Suarez argues that the national mining sector is rapidly changing. Where it was once characterized by small and medium-sized enterprises, it is increasingly marked by large-scale opencast mining, supported by transnational financial capital. The development of the industry is being shaped by the dominance in national policy circles of neo-classical economics, with direct consequences for communities and the environment throughout Colombia.

Much of the burden of mining is being borne by the country’s indigenous peoples. Suarez finds it particularly telling that former Mining Minister Mauricio Cardenas told a meeting of investors in Toronto that the new Vice-Ministry of Mines existed to keep them happy, to solve their problems, and that, while the investors needed to consult indigenous peoples, there was no indigenous veto. This is legally questionable given that the country has ratified International Labour Organisation’s Convention 169 on the rights of indigenous and tribal peoples.
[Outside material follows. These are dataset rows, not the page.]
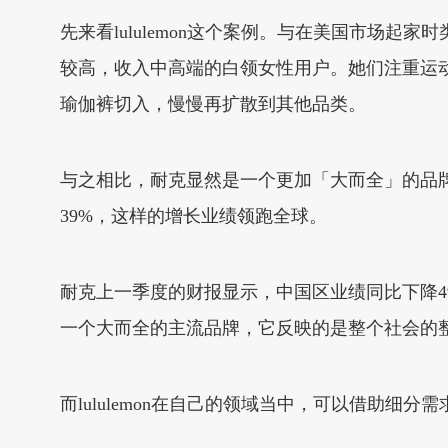
先来看lululemon这个案例。与在美国市场起
较高，收入中高端的白领女性用户。她们注重运动和
瑜伽裤切入，慢慢再扩散到其他品类。
与之相比，耐克显然是一个更加「大而全」的品牌。
39%，这样的增长业绩领跑全球。
耐克上一季度的财报显示，中国区业绩同比下降
一个大而全的主流品牌，它反映的是整个社会的
而lululemon在自己的领域当中，可以借助细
In the absence of a national mining policy and a more comprehensive analysis of economic and other costs and benefits, there are also concerns over the principle of self-government on a national level, says Suarez. The dynamics at play in the current arrangements (or lack thereof) mean that opencast mining is the dominant form of mineral exploitation – a model that has the greatest impact on society. Despite its associated externalities, Suarez notes that “...the royalty charged is 3%, the same rate that was set five centuries ago by the queen of Spain.”